Natural language filtering
Now it's time for this in action! Let's first initialize the embeddings index with the appropriate settings.
from txtai.pipeline import Translation
def translate(text, lang):
return translation(text, lang)
translation = Translation()
# Create embeddings index with content enabled. The default behavior is to only store indexed vectors.
embeddings = Embeddings({"path": "sentence-transformers/nli-mpnet-base-v2",
"content": True,
"query": {"path": "NeuML/t5-small-txtsql"},
"functions": [translate]})
# Create an index for the list of text
embeddings.index([(uid, text, None) for uid, text in enumerate(data)])
query = "select id, score, translate(text, 'de') 'text' from txtai where similar('feel good story')"
# Run a search using a custom SQL function
embeddings.search(query)[0]
{'id': '4',
'score': 0.08329011499881744,
'text': 'Maine Mann gewinnt $1M von $25 Lotterie-Ticket'}
Note how the query model was provided as a embeddings index configuration parameter. Custom SQL functions were also added in. Let's now see if the same SQL statement can be run with a natural language query.
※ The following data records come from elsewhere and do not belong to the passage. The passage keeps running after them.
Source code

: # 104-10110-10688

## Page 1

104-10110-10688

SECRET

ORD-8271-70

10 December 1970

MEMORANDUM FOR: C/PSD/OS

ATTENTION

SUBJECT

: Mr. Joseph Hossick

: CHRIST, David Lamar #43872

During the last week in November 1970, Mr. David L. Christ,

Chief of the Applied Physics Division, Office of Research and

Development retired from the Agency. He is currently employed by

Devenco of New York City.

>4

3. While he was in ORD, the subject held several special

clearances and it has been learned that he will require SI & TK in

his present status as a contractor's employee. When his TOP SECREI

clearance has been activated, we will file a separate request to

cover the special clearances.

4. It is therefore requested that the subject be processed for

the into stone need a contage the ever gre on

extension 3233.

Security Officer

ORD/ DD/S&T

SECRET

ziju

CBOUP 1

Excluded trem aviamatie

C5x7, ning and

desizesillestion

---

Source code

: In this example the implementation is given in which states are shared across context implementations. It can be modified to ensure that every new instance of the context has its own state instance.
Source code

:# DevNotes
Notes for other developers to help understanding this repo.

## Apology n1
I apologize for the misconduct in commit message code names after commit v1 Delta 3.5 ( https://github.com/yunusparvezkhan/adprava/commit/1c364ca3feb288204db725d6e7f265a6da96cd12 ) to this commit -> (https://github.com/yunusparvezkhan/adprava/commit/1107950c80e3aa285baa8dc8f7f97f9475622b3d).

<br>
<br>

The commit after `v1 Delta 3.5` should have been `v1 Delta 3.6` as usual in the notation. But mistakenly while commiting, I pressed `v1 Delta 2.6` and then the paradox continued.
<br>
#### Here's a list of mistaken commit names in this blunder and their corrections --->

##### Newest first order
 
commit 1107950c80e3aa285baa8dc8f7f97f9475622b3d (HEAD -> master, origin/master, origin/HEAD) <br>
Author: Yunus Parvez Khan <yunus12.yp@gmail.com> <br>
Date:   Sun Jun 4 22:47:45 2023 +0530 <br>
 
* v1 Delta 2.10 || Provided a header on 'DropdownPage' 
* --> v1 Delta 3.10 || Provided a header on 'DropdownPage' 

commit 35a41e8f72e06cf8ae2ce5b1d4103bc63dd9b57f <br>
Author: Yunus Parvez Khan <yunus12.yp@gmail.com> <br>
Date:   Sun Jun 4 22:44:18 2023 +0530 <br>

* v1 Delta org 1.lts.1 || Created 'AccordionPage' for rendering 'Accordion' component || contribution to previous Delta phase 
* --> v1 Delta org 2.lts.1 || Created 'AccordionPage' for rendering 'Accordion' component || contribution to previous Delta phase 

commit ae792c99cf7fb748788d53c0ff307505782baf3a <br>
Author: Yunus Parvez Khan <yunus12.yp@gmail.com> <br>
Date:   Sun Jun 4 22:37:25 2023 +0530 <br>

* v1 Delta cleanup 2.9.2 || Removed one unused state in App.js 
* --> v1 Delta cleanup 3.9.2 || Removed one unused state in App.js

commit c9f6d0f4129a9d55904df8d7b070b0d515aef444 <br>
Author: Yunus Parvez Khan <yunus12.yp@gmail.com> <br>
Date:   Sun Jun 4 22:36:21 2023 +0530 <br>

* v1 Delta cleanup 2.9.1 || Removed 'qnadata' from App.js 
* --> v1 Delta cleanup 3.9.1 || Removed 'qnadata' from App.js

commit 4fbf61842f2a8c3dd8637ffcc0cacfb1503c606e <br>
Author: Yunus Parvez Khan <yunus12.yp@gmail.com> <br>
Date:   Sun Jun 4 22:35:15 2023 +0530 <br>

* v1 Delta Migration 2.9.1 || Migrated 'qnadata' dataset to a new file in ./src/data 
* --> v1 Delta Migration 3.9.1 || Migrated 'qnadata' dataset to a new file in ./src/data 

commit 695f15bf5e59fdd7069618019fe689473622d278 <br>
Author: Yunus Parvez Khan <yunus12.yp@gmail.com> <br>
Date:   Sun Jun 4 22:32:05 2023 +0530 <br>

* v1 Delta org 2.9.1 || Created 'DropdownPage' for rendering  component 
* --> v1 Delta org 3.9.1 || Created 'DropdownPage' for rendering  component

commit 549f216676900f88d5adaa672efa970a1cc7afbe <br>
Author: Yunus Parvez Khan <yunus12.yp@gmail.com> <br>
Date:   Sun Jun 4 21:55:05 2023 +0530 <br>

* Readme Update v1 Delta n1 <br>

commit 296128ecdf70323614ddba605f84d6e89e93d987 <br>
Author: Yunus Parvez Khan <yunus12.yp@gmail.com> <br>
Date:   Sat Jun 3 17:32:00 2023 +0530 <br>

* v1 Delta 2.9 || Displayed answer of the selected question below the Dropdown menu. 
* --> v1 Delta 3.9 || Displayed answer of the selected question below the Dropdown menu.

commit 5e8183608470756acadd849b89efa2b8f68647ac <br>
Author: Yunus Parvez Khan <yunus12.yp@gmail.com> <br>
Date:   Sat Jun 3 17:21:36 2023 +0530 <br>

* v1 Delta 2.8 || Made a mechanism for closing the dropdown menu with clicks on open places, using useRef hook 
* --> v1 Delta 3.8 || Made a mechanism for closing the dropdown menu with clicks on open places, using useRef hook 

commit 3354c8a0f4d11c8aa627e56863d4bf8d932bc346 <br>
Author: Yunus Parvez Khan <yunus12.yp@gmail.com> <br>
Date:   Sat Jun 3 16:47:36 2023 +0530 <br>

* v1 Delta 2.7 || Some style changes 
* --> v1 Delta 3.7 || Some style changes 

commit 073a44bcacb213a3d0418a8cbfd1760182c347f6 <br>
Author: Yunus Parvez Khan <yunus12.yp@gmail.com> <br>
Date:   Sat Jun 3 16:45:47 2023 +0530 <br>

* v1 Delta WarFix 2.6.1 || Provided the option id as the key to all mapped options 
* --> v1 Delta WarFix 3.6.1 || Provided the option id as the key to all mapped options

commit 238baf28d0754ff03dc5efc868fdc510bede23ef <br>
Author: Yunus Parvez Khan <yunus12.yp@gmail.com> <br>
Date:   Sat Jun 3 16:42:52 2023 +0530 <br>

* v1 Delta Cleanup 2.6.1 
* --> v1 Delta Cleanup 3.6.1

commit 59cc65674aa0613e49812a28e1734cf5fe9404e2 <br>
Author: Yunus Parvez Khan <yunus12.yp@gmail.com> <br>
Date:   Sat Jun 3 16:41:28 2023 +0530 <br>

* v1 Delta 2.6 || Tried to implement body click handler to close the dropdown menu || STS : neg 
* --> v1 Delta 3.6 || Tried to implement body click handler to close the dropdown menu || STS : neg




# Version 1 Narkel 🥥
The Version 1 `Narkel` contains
embeddings.search("feel good story translated to de")[0]
{'id': '4',
'score': 0.08329011499881744,
'text': 'Maine Mann gewinnt $1M von $25 Lotterie-Ticket'}
Same result. Let's try a few more.
embeddings.search("feel good story since yesterday")[0]
{'id': '4',
'score': 0.08329011499881744,
'text': 'Maine man wins $1M from $25 lottery ticket'}
embeddings.search("feel good story with lottery in text")[0]
{'id': '4',
'score': 0.08329011499881744,
'text': 'Maine man wins $1M from $25 lottery ticket'}
For good measure, a couple queries with filters that return no results.
embeddings.search("feel good story with missing in text")
[]
embeddings.search("feel good story with field equal 14")
[]
Query translation with applications
Of course this is all available with YAML-configured applications.
config = """
translation:
writable: true
embeddings:
path: sentence-transformers/nli-mpnet-base-v2
content: true
query:
path: NeuML/t5-small-txtsql
functions:
- {name: translate, argcount: 2, function: translation}
"""
from txtai.app import Application
# Build application and index data
app = Application(config)
app.add([{"id": x, "text": row} for x, row in enumerate(data)])
app.index()
# Run search query
app.search("feel good story translated to de")[0]
{'id': '4',
'score': 0.08329011499881744,
'text': 'Maine Mann gewinnt $1M von $25 Lotterie-Ticket'}
Wrapping up
This article introduced natural language filtering with query translation models. This powerful feature adds filtering and pipelines to natural language statements. Custom domain-specific query languages can be created to enable rich queries natively in txtai.